I Am Love
Directed by: Luca Guadagnino
Written by: Luca Guadagnino
Starring: Tilda Swinton, Flavio Parente, Edoardo Gabbriellini, and Alba Rohrwacher
Amid the beautiful interiors, finely prepared meals, and meticulously planned out wardrobes, a human element emerges. I Am Love, the beautifully written, filmed, and acted drama from Luca Guadagnino, is obsessed not only with its elegant, finely tuned surface, but the emotions that boil just beneath it as well.
The age of the horrific Katherine Heigl rom-com doesn’t exist yet in this film, which chronicles the Recchis, a wealthy Italian family, and the Russian black sheep who married into it at the turn of the millennium. Every day, Emma (Tilda Swinton) must suit up in a differently colored, yet similar-looking dress and perform the functions of an everyday aristocrat.
Her complacency and contentedness is so convincing at first that when actual glee emerges at the opportunity to try her hand at cooking with the new house chef Antonio (Edoardo Gabbriellini), it’s almost shocking. The events that follow, an intensely passionate affair with this cook, actually is shocking.
There is simply no actress working today who could’ve given Emma such a sublime characterization as Tilda Swinton. Her continuing triumphs further cement her place among the greatest performers working today. She follows up her role in Julia, where she played an extroverted alcoholic with rage issues, with this finely tuned, subtle performance, which also has her speaking flawless Italian with a disguised Russian dialect.
The Academy awarded her for Michael Clayton and snubbed her for Julia, they need to at least give her a nomination for this. You believe her in any situation the movie places her in, and that her relationships with all the characters could exist off-screen as well.
Also great is Flavio Parente as Emma’s son Edoardo. The movie’s time line finds him in the act of becoming another black sheep in the family, and his character’s tragic arc is compelling because of Parente’s restrained performance.
The only other standout is Edoardo Gabbriellini as Antonio. You can feel the sparks between the two fly from their initial meeting, to their excursion in the mountains. The rest of the cast blends in perfectly with the world this movie creates, which isn’t really a compliment to them as much as the director.
Audiences have certain expectations of romantic films, which Mr. Guadagnino is more than happy to subvert. The key difference between I Am Love and almost any other modern romance is its insistence on keeping it real rather than pummeling the audience with clever dialogue. Here, insight comes from action and reaction.

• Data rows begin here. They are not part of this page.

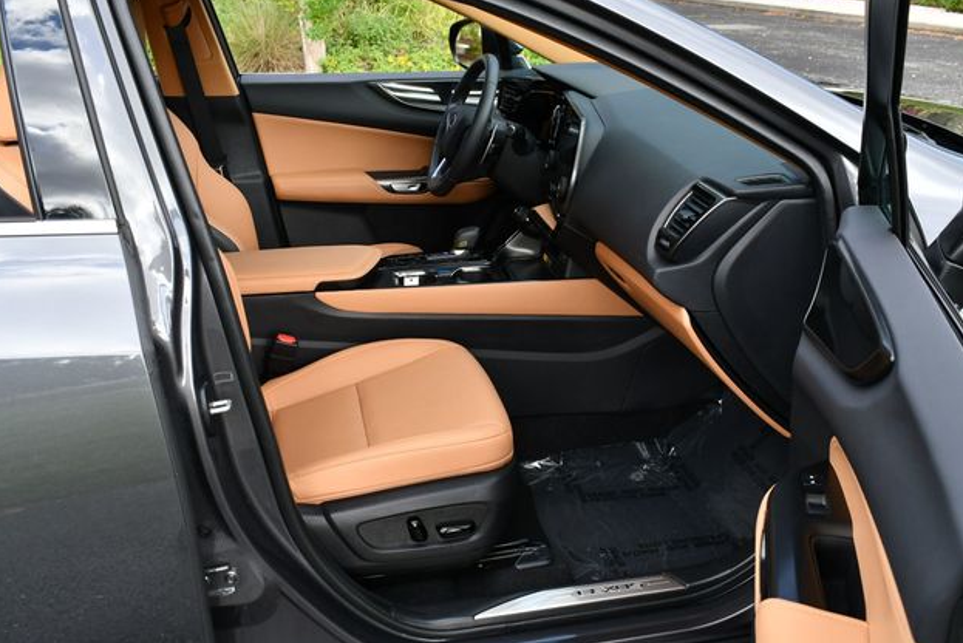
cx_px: 487
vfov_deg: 36.0
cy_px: 322
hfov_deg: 51.9
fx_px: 990
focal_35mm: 37
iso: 400
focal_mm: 18
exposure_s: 1/250
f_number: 5.6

The conventions of the plot, which at its simplest sounds like an Italian version of American Beauty combined with Atonement, are overshadowed by the terrifically paced screenplay and the beautifully photographed sets and exteriors.
Emma is at a midlife crisis, one that she doesn’t discover until Antonio slyly lures her away to the site where he and her son Edoardo (Flavio Parente) will build a restaurant. Then, the frame in complete blur so that we can only see the character’s outlines, they merge and become one.
The sexual odyssey and mission of reclaiming lost identity in the movie’s second half lies in stark contrast to the first, where everything remains finely veneered and almost too perfect. The clashing of these two worlds are connected by not only the protagonist, but food as well.
Food is sex, and by extension love in this film. It is a meal of prawns, shown in an astonishingly erotic extreme close-up sequence, that lets Emma know her heart’s desire. From there, it’s only a matter of time before her bourgeois hypnosis wears off.
Mapping out this entire movie and talking about its visuals simply doesn’t do it justice. Guadagnino, who also wrote the screenplay, creates a world filled with beautiful paintings, architecture, and music (the score for this movie also deserves an Oscar nomination.) Inside this canvas he creates a thouroughly convincing and compellingly offbeat drama, one that many audiences won’t recognize as a love story simply because of the evil spell Hollywood has cast over them.
I Am Love is that rare movie that you can relate to simply because you’re human. It’s about the struggle to claim an identity in a world that hands you one, and the quest to find happiness and fulfillment among the others who, though they may not know it yet, are looking for the exact same thing.